The four make their escape at night, refuel with a little zombie harassment, and eventually land on the roof of a relatively rural shopping mall.  Breaking in through a skylight, the find the service complex behind the scenes in the mall to be zombie free.  They lock and barricade the doors, engage in some gruesome zombie housekeeping, and disguise their hideaway just in case someone comes looking.  Roger is bitten during this process, which makes for a sad moment later when Peter has to decommission his zombified friend, but survival comes at a cost.

Everything in the mall, of course, comes at no cost.  As the months pass, Peter, Stephen, and Fran eat the finest (preserved) food, booze it up, wear mink coats, sleep on satin sheets, listen to classical music on a top-of-the-line stereo system, and make the most of the hundreds of retail outlets providing their every need and want.
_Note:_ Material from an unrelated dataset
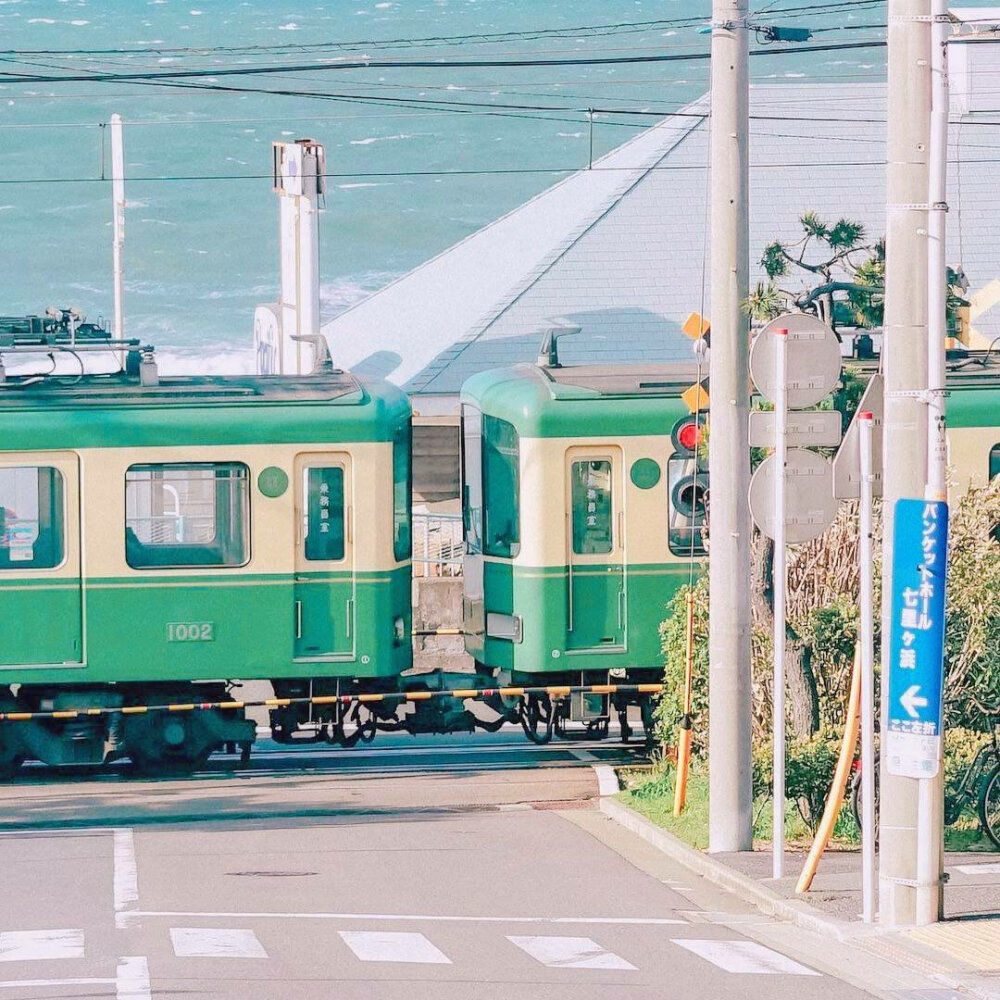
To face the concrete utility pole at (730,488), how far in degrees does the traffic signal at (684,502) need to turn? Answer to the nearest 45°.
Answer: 0° — it already faces it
As you might imagine, it's not all it's cracked up to be. Peter, a leader and a man of action, ends up trapped and bored because of the success of his survival plan.  Francine gets tired of being treated like a girly-girl, even though she's pregnant.  Stephen, who's really kind of a putz, agrees to teach Fran to fly the chopper, but one still doesn't manage to like him much.  A fine, quiet scene comes about two-thirds of the way through the film when, after another delicious meal amid the luxuries, Fran asks, sadly, "What have we done?"

What they've done, of course, is survive. Survival in a true crisis often requires a real and antisocial selfishness, a cold ruthless approach to addressing immediately threats, and, in the long term, a radically proscribed existence to keep the dangers at bay.  It's an almost inhuman way to live -- an insight granted by The Last Man On Earth and I Am Legend.  But the problem, usually, is people.  They get bored, they get lazy, they get reckless, or they just get mean.  Remember those helicopter lessons Stephen was giving to Fran?  Well, that reckless act attracts the attention of a roving gang of meanies in the form of bikers.  Harleys, not Schwinns.

And here's where Romero shows that he understands how to make an entertaining film.  In Act One, set up your premise and get the plot ball rolling with a good dose of action and a generous glimpse of the monsters.  In Act Two, slow it down a bit and let the characters deepen the narrative in a thoughtful manner.  In Act Three, close with a rip-roaring finish that messes with the heart and the head.

The bikers break in to the mall, suspecting there's someone hiding in there, but really just to do some good-natured looting.  Of course, in all the ruckus, they bring a fair number of zombies behind them.  And Peter and Stephen can help but sneak out of their hideout to check out the scene, leading Stephen to deliver my favorite line in the film: "Hey, that's our stuff!" Then Stephen (the putz) starts firing his gun at the bikers.  Now it's Stephen and Peter against the biker gang against the zombies.  Stephen is overwhelmed by zombies, Peter makes it back to safety, temporarily, and the bikers retreat with their armloads of summer sausages and aromatic soaps.  In the end, Peter and Fran attempt to flee in the helicopter, but let's not give away the ending, shall we?

Aside from the fine, fundamental storytelling in Dawn of the Dead, special recognition should go to Tom Savini for his makeup work.  Savini, a Vietnam vet who strove for a gruesome realism in his work, developed the blueish hue for the zombies in Dawn of the Dead, as well as a whole range of mangling, dangling, and gnawed fleshy parts.  One of the great visual contrasts in the film is the outright pretty artificiality of the mall and the ugly, deformed presence of all those zombies.  The effect is somehow subtle at first, almost unnoticed, which probably says much about how even normal people can shamble through the mall at times.

I won't be the first to write it, but Dawn of the Dead is an excellent zombie film, horror film, just plain film, that holds up well after all these years.  With a great concept that is well-executed and outstanding effects, George Romero's return to the land of zombies sets the standard in terms of balanced tone, entertainment value, and social satire that most other zombie movies should strive for.